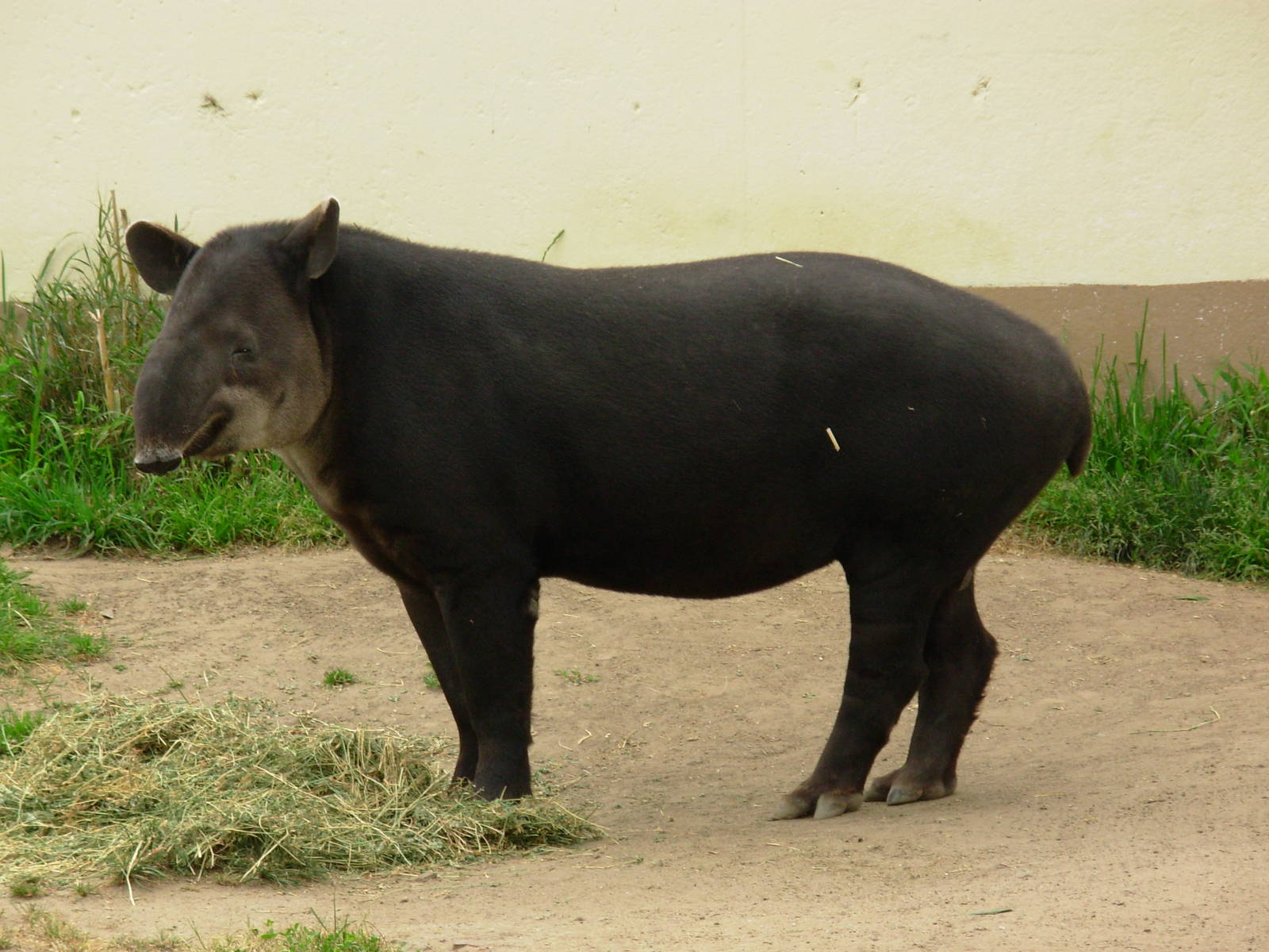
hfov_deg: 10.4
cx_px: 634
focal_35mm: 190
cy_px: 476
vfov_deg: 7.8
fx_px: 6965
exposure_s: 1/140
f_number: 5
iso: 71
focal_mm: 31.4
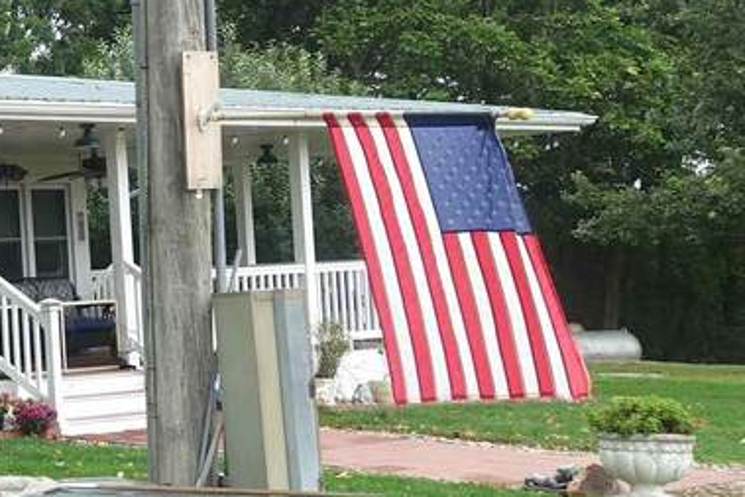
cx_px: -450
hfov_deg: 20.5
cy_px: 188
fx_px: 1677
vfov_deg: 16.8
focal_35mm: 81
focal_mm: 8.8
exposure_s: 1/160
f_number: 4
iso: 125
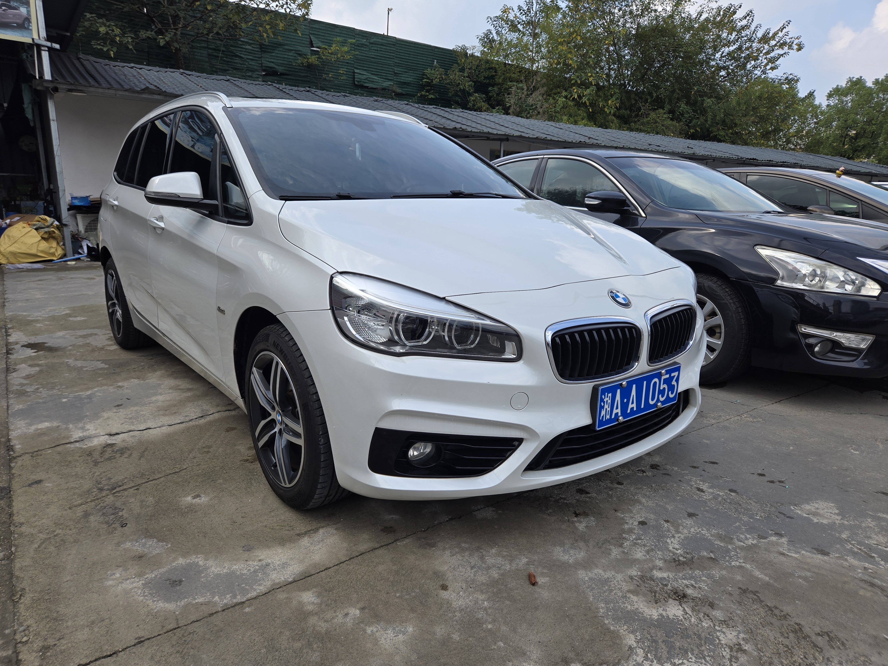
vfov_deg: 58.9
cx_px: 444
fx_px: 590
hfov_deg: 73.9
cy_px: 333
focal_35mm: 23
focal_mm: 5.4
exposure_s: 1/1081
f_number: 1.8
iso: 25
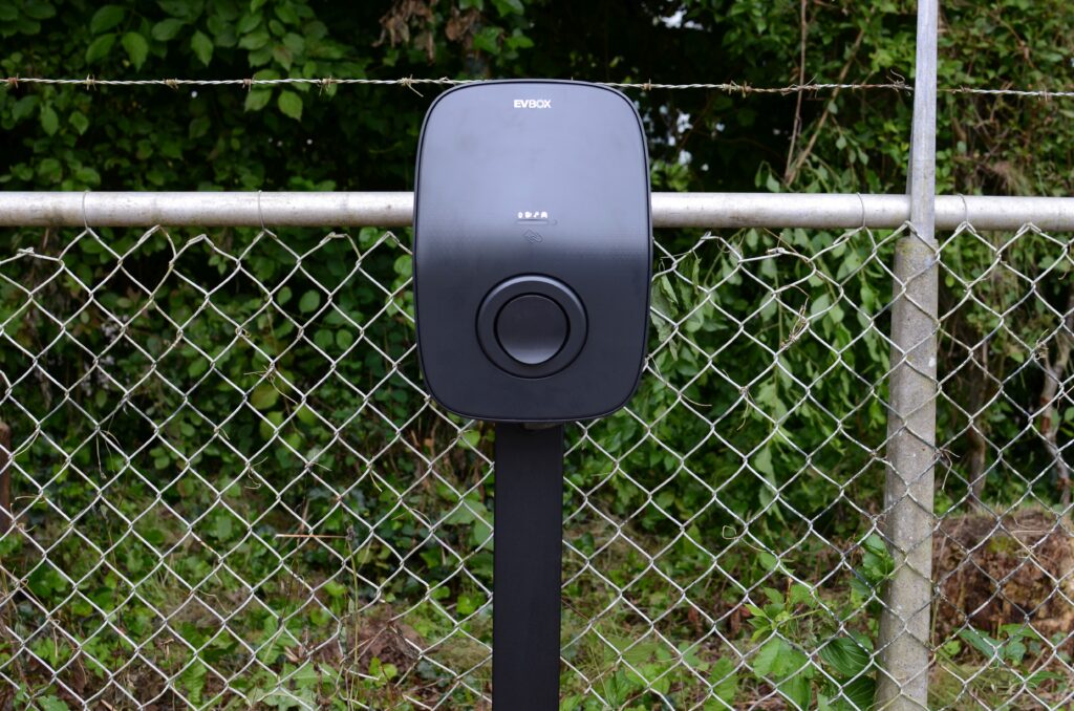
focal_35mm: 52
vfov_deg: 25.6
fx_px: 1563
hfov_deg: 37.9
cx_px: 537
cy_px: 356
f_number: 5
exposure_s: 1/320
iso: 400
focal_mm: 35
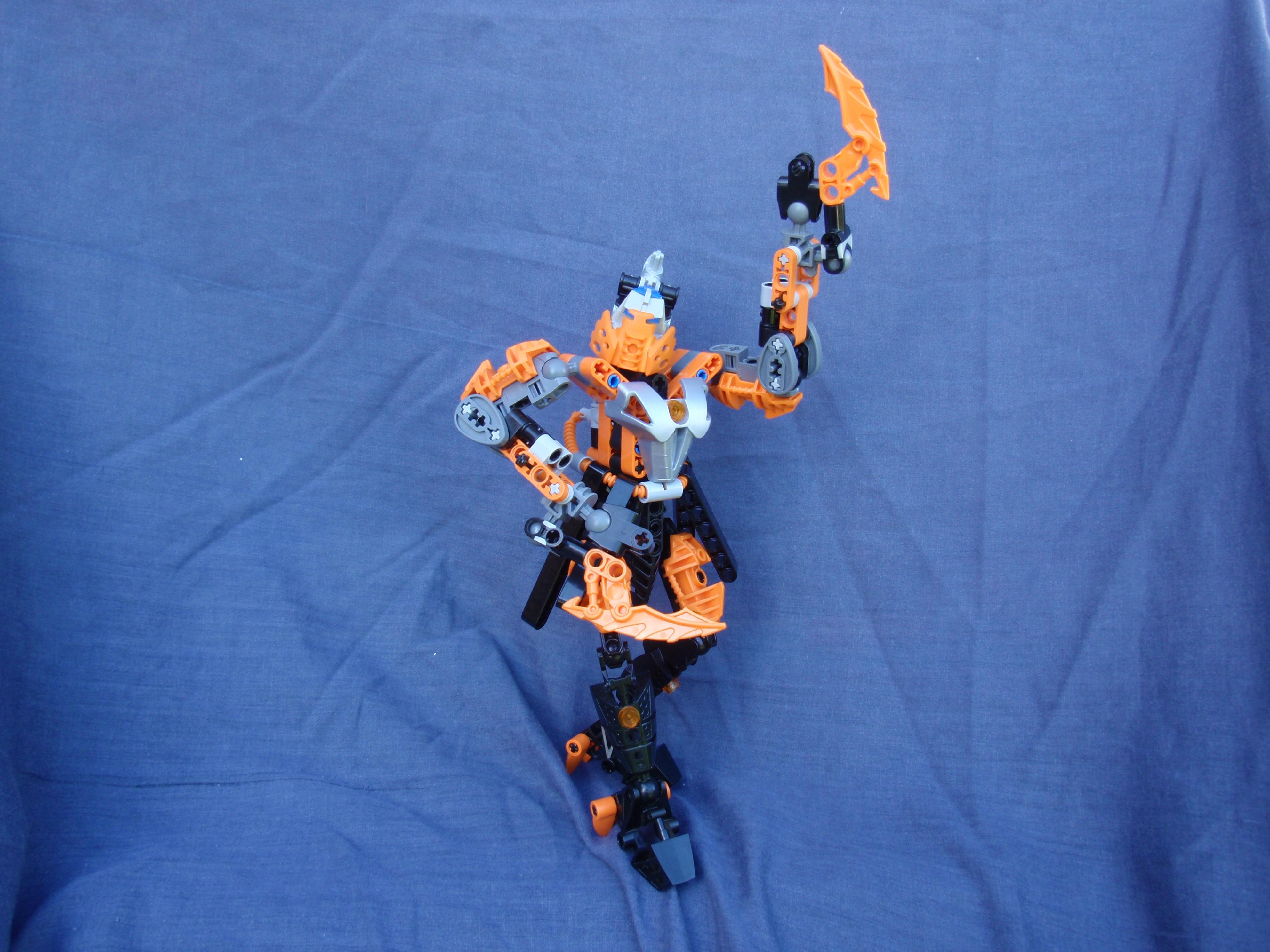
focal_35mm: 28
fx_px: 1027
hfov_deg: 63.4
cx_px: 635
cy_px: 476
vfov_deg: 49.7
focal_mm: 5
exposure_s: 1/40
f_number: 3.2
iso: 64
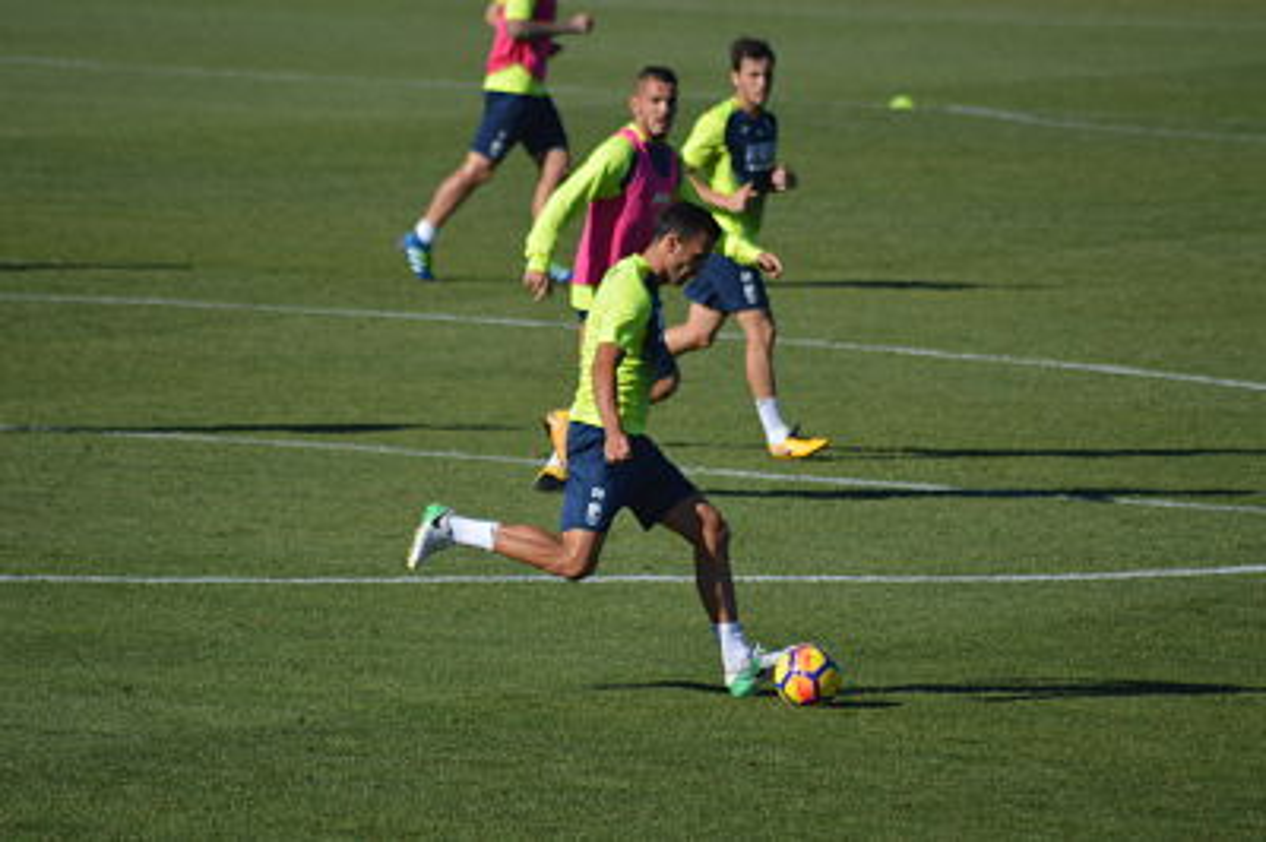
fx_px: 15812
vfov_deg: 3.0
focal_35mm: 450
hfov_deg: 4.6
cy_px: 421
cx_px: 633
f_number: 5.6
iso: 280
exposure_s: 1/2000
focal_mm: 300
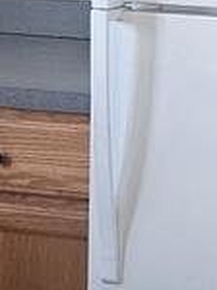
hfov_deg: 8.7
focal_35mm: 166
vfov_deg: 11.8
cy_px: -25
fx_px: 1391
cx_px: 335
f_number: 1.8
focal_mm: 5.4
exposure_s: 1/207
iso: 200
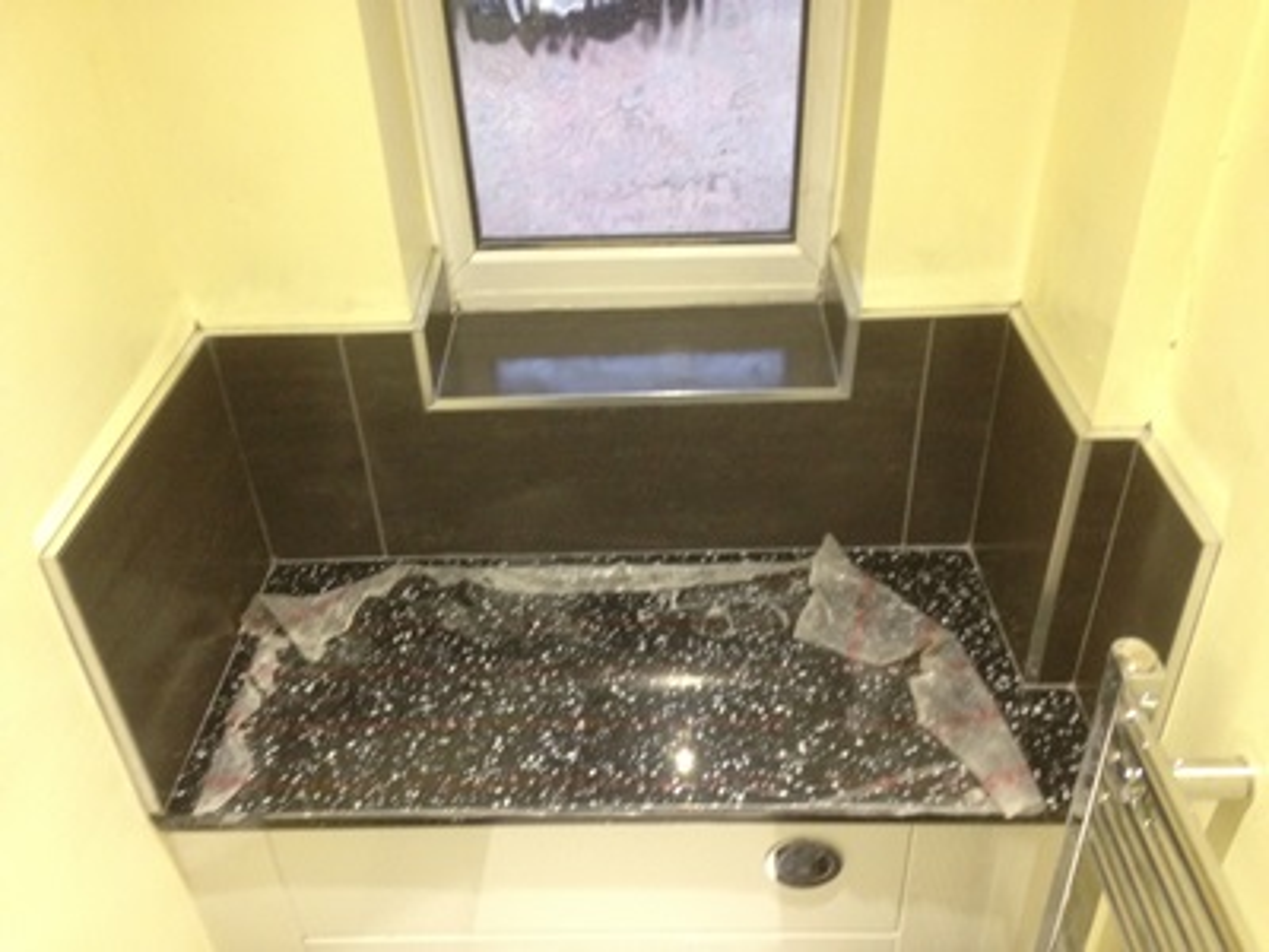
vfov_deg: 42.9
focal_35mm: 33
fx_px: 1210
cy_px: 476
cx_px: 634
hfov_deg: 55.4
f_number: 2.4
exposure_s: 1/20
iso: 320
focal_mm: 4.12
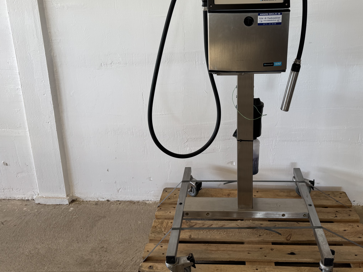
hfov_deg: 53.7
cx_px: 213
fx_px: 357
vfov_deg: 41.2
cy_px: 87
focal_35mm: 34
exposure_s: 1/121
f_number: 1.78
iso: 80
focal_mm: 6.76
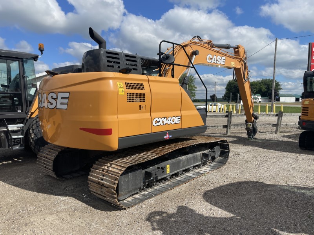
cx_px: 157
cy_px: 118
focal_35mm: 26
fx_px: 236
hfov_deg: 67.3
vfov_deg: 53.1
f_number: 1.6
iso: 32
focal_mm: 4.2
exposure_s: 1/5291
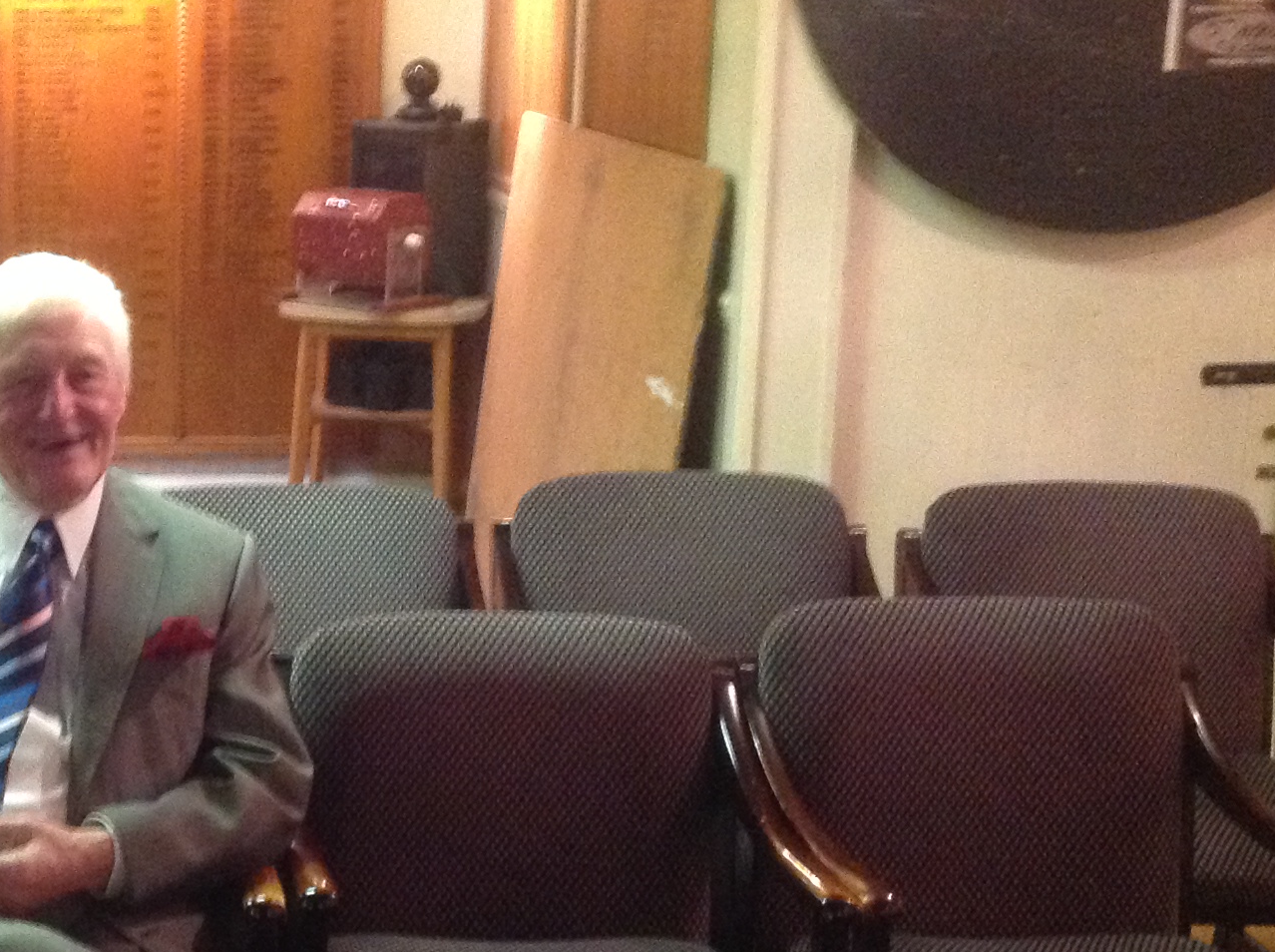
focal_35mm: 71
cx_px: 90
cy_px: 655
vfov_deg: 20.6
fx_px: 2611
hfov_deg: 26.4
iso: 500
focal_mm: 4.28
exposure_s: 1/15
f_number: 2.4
---
**About this exercise:** Each entry should appear again exactly as written, pictures excluded.

**Response for this exercise:**
hfov_deg: 10.4
cx_px: 634
focal_35mm: 190
cy_px: 476
vfov_deg: 7.8
fx_px: 6965
exposure_s: 1/140
f_number: 5
iso: 71
focal_mm: 31.4
cx_px: -450
hfov_deg: 20.5
cy_px: 188
fx_px: 1677
vfov_deg: 16.8
focal_35mm: 81
focal_mm: 8.8
exposure_s: 1/160
f_number: 4
iso: 125
vfov_deg: 58.9
cx_px: 444
fx_px: 590
hfov_deg: 73.9
cy_px: 333
focal_35mm: 23
focal_mm: 5.4
exposure_s: 1/1081
f_number: 1.8
iso: 25
focal_35mm: 52
vfov_deg: 25.6
fx_px: 1563
hfov_deg: 37.9
cx_px: 537
cy_px: 356
f_number: 5
exposure_s: 1/320
iso: 400
focal_mm: 35
focal_35mm: 28
fx_px: 1027
hfov_deg: 63.4
cx_px: 635
cy_px: 476
vfov_deg: 49.7
focal_mm: 5
exposure_s: 1/40
f_number: 3.2
iso: 64
fx_px: 15812
vfov_deg: 3.0
focal_35mm: 450
hfov_deg: 4.6
cy_px: 421
cx_px: 633
f_number: 5.6
iso: 280
exposure_s: 1/2000
focal_mm: 300
hfov_deg: 8.7
focal_35mm: 166
vfov_deg: 11.8
cy_px: -25
fx_px: 1391
cx_px: 335
f_number: 1.8
focal_mm: 5.4
exposure_s: 1/207
iso: 200
vfov_deg: 42.9
focal_35mm: 33
fx_px: 1210
cy_px: 476
cx_px: 634
hfov_deg: 55.4
f_number: 2.4
exposure_s: 1/20
iso: 320
focal_mm: 4.12
hfov_deg: 53.7
cx_px: 213
fx_px: 357
vfov_deg: 41.2
cy_px: 87
focal_35mm: 34
exposure_s: 1/121
f_number: 1.78
iso: 80
focal_mm: 6.76
cx_px: 157
cy_px: 118
focal_35mm: 26
fx_px: 236
hfov_deg: 67.3
vfov_deg: 53.1
f_number: 1.6
iso: 32
focal_mm: 4.2
exposure_s: 1/5291
focal_35mm: 71
cx_px: 90
cy_px: 655
vfov_deg: 20.6
fx_px: 2611
hfov_deg: 26.4
iso: 500
focal_mm: 4.28
exposure_s: 1/15
f_number: 2.4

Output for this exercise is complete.